Denmark still has a very small number of public phone booths, and phone cards can be bought from all post offices and kiosks. Most post offices are now located inside supermarkets, even in larger towns. They generally open from 10 am to 6 pm Monday to Friday, and 10 am to 1 pm on Saturday, although smaller branches may have restricted opening times. Wi-Fi Internet is available in almost all hotels and cafés, and on some trains. English-language newspapers are usually available the day after publication at train stations and many of the larger newsagents.

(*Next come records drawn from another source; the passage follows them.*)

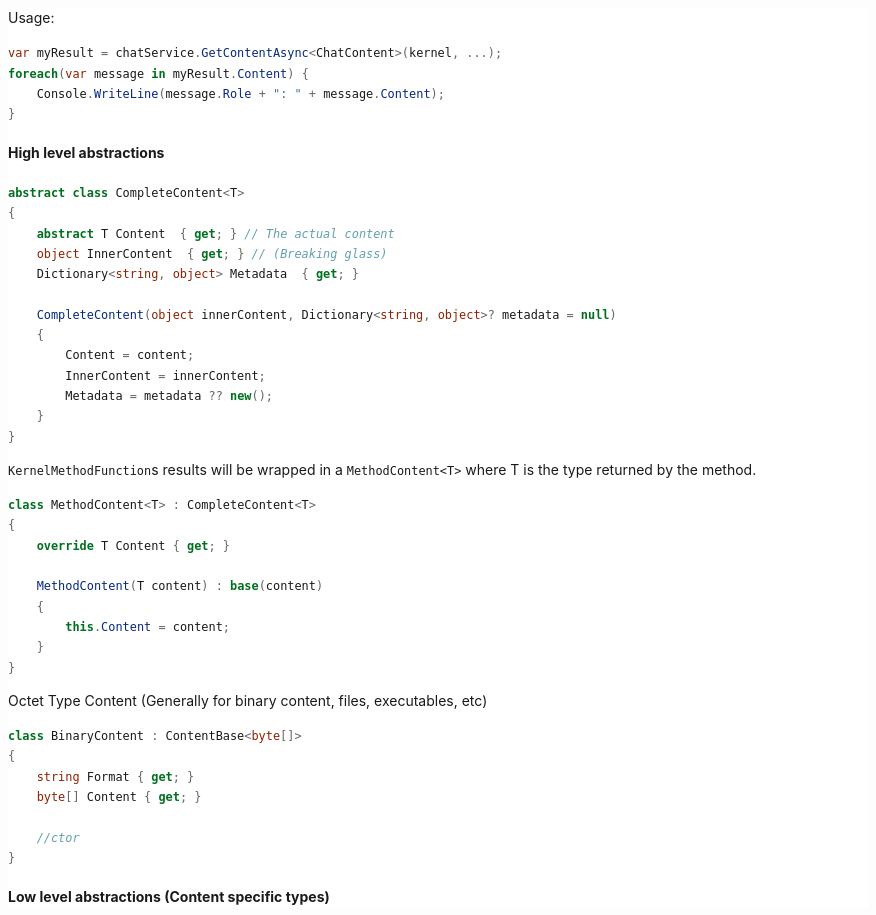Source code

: Usage:

```csharp
var myResult = chatService.GetContentAsync<ChatContent>(kernel, ...);
foreach(var message in myResult.Content) {
    Console.WriteLine(message.Role + ": " + message.Content);
}
```

#### High level abstractions

```csharp
abstract class CompleteContent<T>
{
	abstract T Content  { get; } // The actual content
	object InnerContent  { get; } // (Breaking glass)
	Dictionary<string, object> Metadata  { get; }

    CompleteContent(object innerContent, Dictionary<string, object>? metadata = null)
    {
        Content = content;
        InnerContent = innerContent;
        Metadata = metadata ?? new();
    }
}
```

`KernelMethodFunction`s results will be wrapped in a `MethodContent<T>` where T is the type returned by the method.

```csharp
class MethodContent<T> : CompleteContent<T>
{
    override T Content { get; }

    MethodContent(T content) : base(content)
    {
        this.Content = content;
    }
}
```

Octet Type Content (Generally for binary content, files, executables, etc)

```csharp
class BinaryContent : ContentBase<byte[]>
{
    string Format { get; }
    byte[] Content { get; }

    //ctor
}
```

#### Low level abstractions (Content specific types)
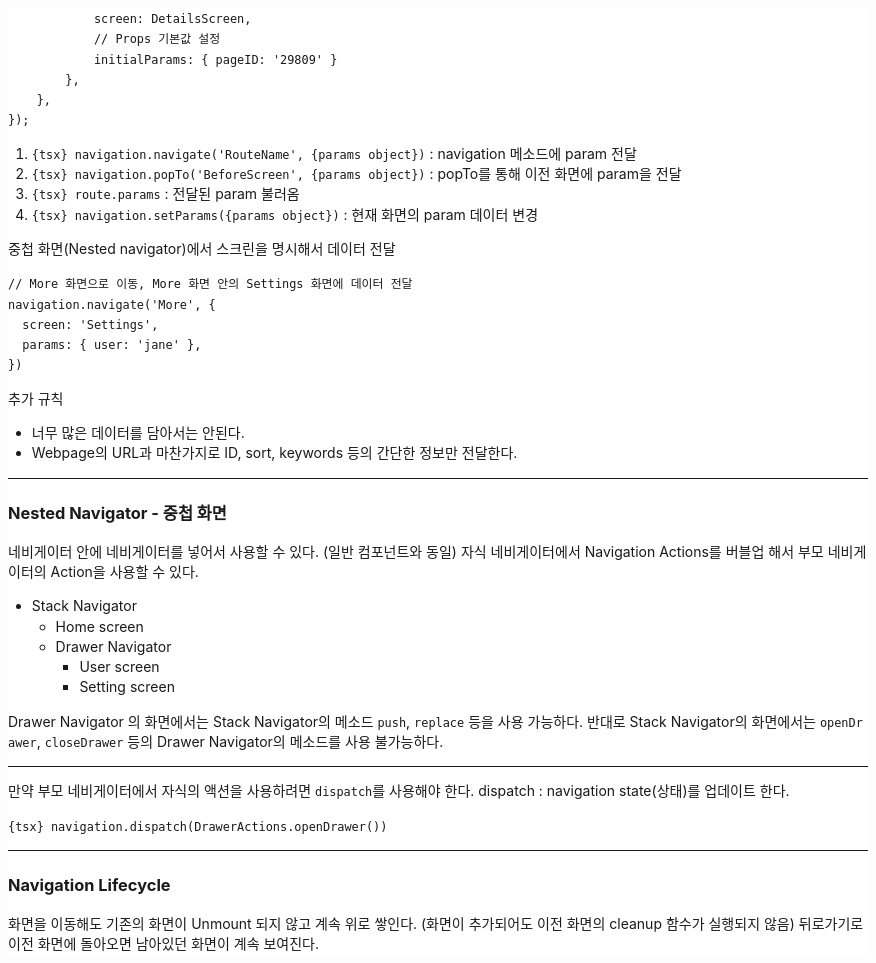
 ```tsx
			screen: DetailsScreen,
			// Props 기본값 설정
			initialParams: { pageID: '29809' } 
		},
	},
});
```

1. `{tsx} navigation.navigate('RouteName', {params object})` : navigation 메소드에 param 전달
2. `{tsx} navigation.popTo('BeforeScreen', {params object})` : popTo를 통해 이전 화면에 param을 전달
3. `{tsx} route.params` : 전달된 param 불러옴
4. `{tsx} navigation.setParams({params object})` : 현재 화면의 param 데이터 변경

중첩 화면(Nested navigator)에서 스크린을 명시해서 데이터 전달
```tsx
// More 화면으로 이동, More 화면 안의 Settings 화면에 데이터 전달
navigation.navigate('More', {
  screen: 'Settings',
  params: { user: 'jane' },
})
```

추가 규칙
- 너무 많은 데이터를 담아서는 안된다.
- Webpage의 URL과 마찬가지로 ID, sort, keywords 등의 간단한 정보만 전달한다.

---

### Nested Navigator - 중첩 화면

네비게이터 안에 네비게이터를 넣어서 사용할 수 있다. (일반 컴포넌트와 동일)
자식 네비게이터에서 Navigation Actions를 버블업 해서 부모 네비게이터의 Action을 사용할 수 있다.

- Stack Navigator
	- Home screen
	- Drawer Navigator
		- User screen
		- Setting screen

Drawer Navigator 의 화면에서는 Stack Navigator의 메소드 `push`, `replace` 등을 사용 가능하다.
반대로 Stack Navigator의 화면에서는 `openDrawer`, `closeDrawer` 등의 Drawer Navigator의 메소드를 사용 불가능하다. 

---

만약 부모 네비게이터에서 자식의 액션을 사용하려면 `dispatch`를 사용해야 한다.
dispatch : navigation state(상태)를 업데이트 한다.

`{tsx} navigation.dispatch(DrawerActions.openDrawer())`

---

### Navigation Lifecycle

화면을 이동해도 기존의 화면이 Unmount 되지 않고 계속 위로 쌓인다. (화면이 추가되어도 이전 화면의 cleanup 함수가 실행되지 않음) 뒤로가기로 이전 화면에 돌아오면 남아있던 화면이 계속 보여진다.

Denmark is a peaceful country and street crime is rare, although travelers are advised to take out comprehensive travel insurance. Danish tourist offices and health offices have lists of doctors and local hospitals. For prescriptions (obtainable at a pharmacy or apothecary) or a doctor’s consultation, you will have to pay the full cost on the spot, but EU citizens can obtain a refund by taking their passport and European Health Insurance Card (EHIC) to a local health office.

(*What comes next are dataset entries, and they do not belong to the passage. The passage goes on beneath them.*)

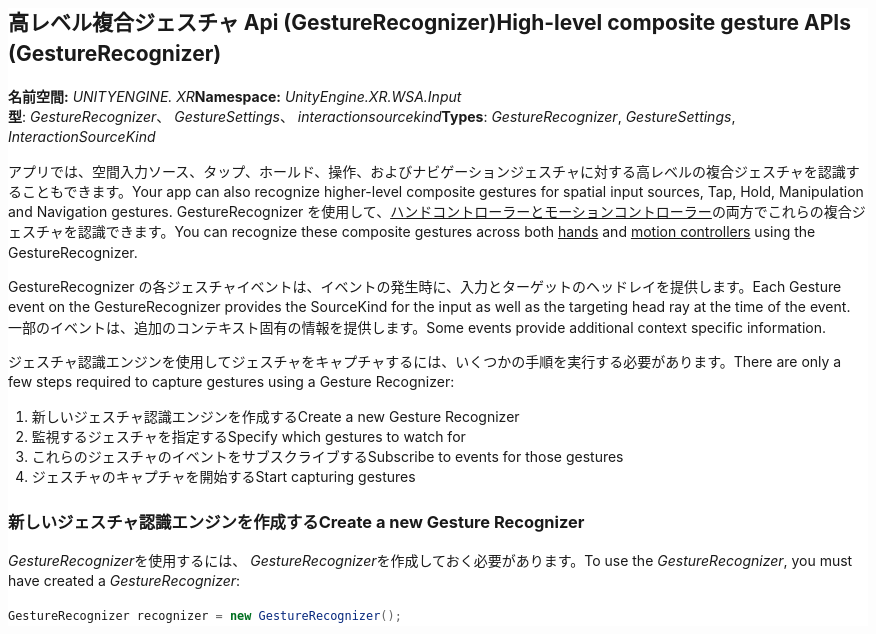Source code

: ## <a name="high-level-composite-gesture-apis-gesturerecognizer"></a><span data-ttu-id="0c4f6-318">高レベル複合ジェスチャ Api (GestureRecognizer)</span><span class="sxs-lookup"><span data-stu-id="0c4f6-318">High-level composite gesture APIs (GestureRecognizer)</span></span>

<span data-ttu-id="0c4f6-319">**名前空間:** *UNITYENGINE. XR*</span><span class="sxs-lookup"><span data-stu-id="0c4f6-319">**Namespace:** *UnityEngine.XR.WSA.Input*</span></span><br>
<span data-ttu-id="0c4f6-320">**型**: *GestureRecognizer*、 *GestureSettings*、 *interactionsourcekind*</span><span class="sxs-lookup"><span data-stu-id="0c4f6-320">**Types**: *GestureRecognizer*, *GestureSettings*, *InteractionSourceKind*</span></span>

<span data-ttu-id="0c4f6-321">アプリでは、空間入力ソース、タップ、ホールド、操作、およびナビゲーションジェスチャに対する高レベルの複合ジェスチャを認識することもできます。</span><span class="sxs-lookup"><span data-stu-id="0c4f6-321">Your app can also recognize higher-level composite gestures for spatial input sources, Tap, Hold, Manipulation and Navigation gestures.</span></span> <span data-ttu-id="0c4f6-322">GestureRecognizer を使用して、[ハンド](gaze-and-commit.md#composite-gestures)[コントローラーとモーションコントローラー](motion-controllers.md)の両方でこれらの複合ジェスチャを認識できます。</span><span class="sxs-lookup"><span data-stu-id="0c4f6-322">You can recognize these composite gestures across both [hands](gaze-and-commit.md#composite-gestures) and [motion controllers](motion-controllers.md) using the GestureRecognizer.</span></span>

<span data-ttu-id="0c4f6-323">GestureRecognizer の各ジェスチャイベントは、イベントの発生時に、入力とターゲットのヘッドレイを提供します。</span><span class="sxs-lookup"><span data-stu-id="0c4f6-323">Each Gesture event on the GestureRecognizer provides the SourceKind for the input as well as the targeting head ray at the time of the event.</span></span> <span data-ttu-id="0c4f6-324">一部のイベントは、追加のコンテキスト固有の情報を提供します。</span><span class="sxs-lookup"><span data-stu-id="0c4f6-324">Some events provide additional context specific information.</span></span>

<span data-ttu-id="0c4f6-325">ジェスチャ認識エンジンを使用してジェスチャをキャプチャするには、いくつかの手順を実行する必要があります。</span><span class="sxs-lookup"><span data-stu-id="0c4f6-325">There are only a few steps required to capture gestures using a Gesture Recognizer:</span></span>
1. <span data-ttu-id="0c4f6-326">新しいジェスチャ認識エンジンを作成する</span><span class="sxs-lookup"><span data-stu-id="0c4f6-326">Create a new Gesture Recognizer</span></span>
2. <span data-ttu-id="0c4f6-327">監視するジェスチャを指定する</span><span class="sxs-lookup"><span data-stu-id="0c4f6-327">Specify which gestures to watch for</span></span>
3. <span data-ttu-id="0c4f6-328">これらのジェスチャのイベントをサブスクライブする</span><span class="sxs-lookup"><span data-stu-id="0c4f6-328">Subscribe to events for those gestures</span></span>
4. <span data-ttu-id="0c4f6-329">ジェスチャのキャプチャを開始する</span><span class="sxs-lookup"><span data-stu-id="0c4f6-329">Start capturing gestures</span></span>

### <a name="create-a-new-gesture-recognizer"></a><span data-ttu-id="0c4f6-330">新しいジェスチャ認識エンジンを作成する</span><span class="sxs-lookup"><span data-stu-id="0c4f6-330">Create a new Gesture Recognizer</span></span>

<span data-ttu-id="0c4f6-331">*GestureRecognizer*を使用するには、 *GestureRecognizer*を作成しておく必要があります。</span><span class="sxs-lookup"><span data-stu-id="0c4f6-331">To use the *GestureRecognizer*, you must have created a *GestureRecognizer*:</span></span>

```cs
GestureRecognizer recognizer = new GestureRecognizer();
```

Many tourist attractions close on Mondays, and a few have seasonal opening hours; several museums stay open late on Wednesdays. Stores are generally open 10 am–5:30 pm Monday to Thursday, 10 am–7 pm on Friday, and 9 am–4 pm on Saturday; Sunday openings are becoming more frequent, especially in Copenhagen. Office hours are 9 am–4 pm Monday to Friday.


The Danish unit of currency is the krone (DKr), which is divided into 100 øre. Danish banks usually open 9:30 am–4 pm Monday to Wednesday and Friday, and 9:30 am–6 pm on Thursday. For the most favorable exchange rates, change money, and traveler’s checks at a bank. Outside bank opening hours there are exchange booths at post offices, and most airports, main train stations, and ferry terminals. Major credit and charge cards are accepted in most places, and local currency can be obtained with credit or debit cards from cashpoint machines (ATMs).


Visitors who are not citizens of a Scandinavian country require a valid passport to enter Denmark. Citizens of the EU may use a national identity card in lieu of their passport. No visa is required for visitors from the US, Canada, the UK, Ireland, Australia, or New Zealand.


Comprehensive trip insurance is recommended for all vacations purchased through Vacays4U. Comprehensive policies typically cover trip cancellation and interruption, letting you cancel or cut your trip short because of illness, or, in some cases, acts of terrorism. Ask about insurance policies that cover evacuation and medical care. Some also cover you for trip delays because of bad weather or mechanical problems as well as for lost or delayed luggage.

Always read the fine print of your policy to make sure you’re covered for the risks that most concern you. Compare several policies to be sure you’re getting the best price and range of coverage available.